Characterisation of Chitinase genes from bacterium Pantoea dispersa
2008 – 2009 | University of Hertfordshire, Hatfield, UK
Chitin is a biopolymer found in many organisms such as arthropods and insects as well as in plants and fungi. Chitinases are enzymes that break down chitin. Chitinases are produced by a wide range of organisms, and their composition and functional properties may differ. In nature, chitin is part of the exoskeleton in insects, the cell wall of fungi or even a defensive mechanism in plants. Chitin and chitinases have extensive use in agriculture and industry including medical applications, food processing, fertilizer and nanomaterial research. Therefore, it is important to study the activity and stability of these enzymes using molecular approaches. A novel of class of chitinase genes were discovered in bacterium Pantoea dispersa.

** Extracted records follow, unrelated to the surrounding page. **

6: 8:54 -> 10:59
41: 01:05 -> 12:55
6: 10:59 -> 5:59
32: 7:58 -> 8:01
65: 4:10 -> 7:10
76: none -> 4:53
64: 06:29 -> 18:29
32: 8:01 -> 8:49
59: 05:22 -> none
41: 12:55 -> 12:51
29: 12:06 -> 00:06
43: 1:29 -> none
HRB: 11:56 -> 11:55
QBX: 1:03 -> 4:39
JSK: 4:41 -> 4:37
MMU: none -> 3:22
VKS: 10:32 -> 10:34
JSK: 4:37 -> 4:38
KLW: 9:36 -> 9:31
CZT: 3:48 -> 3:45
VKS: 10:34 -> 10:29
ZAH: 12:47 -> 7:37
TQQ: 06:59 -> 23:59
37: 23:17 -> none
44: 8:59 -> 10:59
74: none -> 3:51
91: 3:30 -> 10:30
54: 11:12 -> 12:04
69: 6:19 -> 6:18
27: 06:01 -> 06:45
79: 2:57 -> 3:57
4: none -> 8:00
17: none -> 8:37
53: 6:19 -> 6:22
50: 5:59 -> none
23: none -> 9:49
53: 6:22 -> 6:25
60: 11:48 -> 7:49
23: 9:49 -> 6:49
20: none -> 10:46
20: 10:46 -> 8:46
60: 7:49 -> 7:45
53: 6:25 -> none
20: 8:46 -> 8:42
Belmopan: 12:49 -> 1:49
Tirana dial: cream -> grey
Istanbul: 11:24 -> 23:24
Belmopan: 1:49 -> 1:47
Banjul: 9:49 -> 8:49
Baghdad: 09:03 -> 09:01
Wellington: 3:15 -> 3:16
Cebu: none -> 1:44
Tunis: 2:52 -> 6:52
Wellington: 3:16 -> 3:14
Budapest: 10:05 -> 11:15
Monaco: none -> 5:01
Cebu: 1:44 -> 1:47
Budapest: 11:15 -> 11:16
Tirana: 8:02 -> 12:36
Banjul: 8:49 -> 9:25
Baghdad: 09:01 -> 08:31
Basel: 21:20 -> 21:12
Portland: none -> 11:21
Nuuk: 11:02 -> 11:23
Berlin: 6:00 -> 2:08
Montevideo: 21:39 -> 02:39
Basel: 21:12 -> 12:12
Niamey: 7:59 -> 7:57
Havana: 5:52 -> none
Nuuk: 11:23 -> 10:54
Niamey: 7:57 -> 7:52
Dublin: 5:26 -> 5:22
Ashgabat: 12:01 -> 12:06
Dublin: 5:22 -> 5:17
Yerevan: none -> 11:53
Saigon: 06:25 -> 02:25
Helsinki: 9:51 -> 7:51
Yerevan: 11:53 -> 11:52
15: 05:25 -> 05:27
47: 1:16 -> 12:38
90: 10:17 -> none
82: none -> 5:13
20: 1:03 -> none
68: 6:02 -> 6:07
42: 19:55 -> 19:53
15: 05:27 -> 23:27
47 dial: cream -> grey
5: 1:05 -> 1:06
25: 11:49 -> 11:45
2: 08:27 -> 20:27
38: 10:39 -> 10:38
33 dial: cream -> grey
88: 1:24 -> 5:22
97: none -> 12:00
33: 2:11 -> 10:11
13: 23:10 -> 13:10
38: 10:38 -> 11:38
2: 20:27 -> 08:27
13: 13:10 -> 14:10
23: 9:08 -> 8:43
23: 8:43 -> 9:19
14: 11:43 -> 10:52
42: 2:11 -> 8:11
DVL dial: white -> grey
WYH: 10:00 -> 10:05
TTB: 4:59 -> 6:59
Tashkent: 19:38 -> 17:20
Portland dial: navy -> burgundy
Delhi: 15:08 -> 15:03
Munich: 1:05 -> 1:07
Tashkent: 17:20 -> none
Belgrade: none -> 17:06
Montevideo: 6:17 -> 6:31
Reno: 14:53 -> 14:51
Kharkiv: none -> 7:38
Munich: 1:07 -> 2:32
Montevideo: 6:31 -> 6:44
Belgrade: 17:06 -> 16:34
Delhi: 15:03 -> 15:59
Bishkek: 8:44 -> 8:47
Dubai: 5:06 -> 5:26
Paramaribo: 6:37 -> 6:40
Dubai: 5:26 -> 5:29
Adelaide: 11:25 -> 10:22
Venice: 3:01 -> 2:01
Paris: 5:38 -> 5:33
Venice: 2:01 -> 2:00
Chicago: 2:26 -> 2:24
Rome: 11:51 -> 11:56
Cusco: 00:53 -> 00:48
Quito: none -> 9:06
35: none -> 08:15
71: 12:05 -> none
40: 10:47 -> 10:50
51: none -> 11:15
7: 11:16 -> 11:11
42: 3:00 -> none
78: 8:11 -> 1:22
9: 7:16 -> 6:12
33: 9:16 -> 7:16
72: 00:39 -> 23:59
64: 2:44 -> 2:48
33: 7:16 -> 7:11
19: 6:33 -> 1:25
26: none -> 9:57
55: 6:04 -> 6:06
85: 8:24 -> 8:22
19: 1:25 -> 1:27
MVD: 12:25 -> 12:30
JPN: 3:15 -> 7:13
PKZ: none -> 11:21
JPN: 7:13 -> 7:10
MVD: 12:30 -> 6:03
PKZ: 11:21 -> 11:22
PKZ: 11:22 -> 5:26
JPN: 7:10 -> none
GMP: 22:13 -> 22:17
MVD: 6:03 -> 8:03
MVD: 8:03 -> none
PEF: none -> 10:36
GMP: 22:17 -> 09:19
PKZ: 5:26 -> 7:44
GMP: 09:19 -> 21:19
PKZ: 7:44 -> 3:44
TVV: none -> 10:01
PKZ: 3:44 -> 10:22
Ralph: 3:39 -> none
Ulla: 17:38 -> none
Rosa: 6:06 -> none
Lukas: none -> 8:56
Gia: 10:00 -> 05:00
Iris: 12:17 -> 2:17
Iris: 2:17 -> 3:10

This project involved bacterial culture followed by identification, amplification, sequencing and sequence comparison of the chitinase genes in this bacteria.
Lux-integrated bio-luminescent Pseudomonas aeruginosa as a biosensor
2007 – 2008 | Master’s Project | University of Hertfordshire, Hatfield, UK
Microbes such as bacteria can be used as biosensors for a range of agricultural, environmental and industrial applications from monitoring toxicity in water bodies, detection of pathogens and contamination in industrial effluents. One particular application is the testing of pharmaceutical products for microbial activity. The traditional approach using viable count technique is time consuming, expensive and laborious. An alternative approach to bacterial quantification is proposed using measurement of light intensity in the samples using bioluminescent bacteria. This project involved the transformation of bacterium Pseudomonas aeruginosa with a pBR322 plasmid containing the bioluminescent lux gene construct.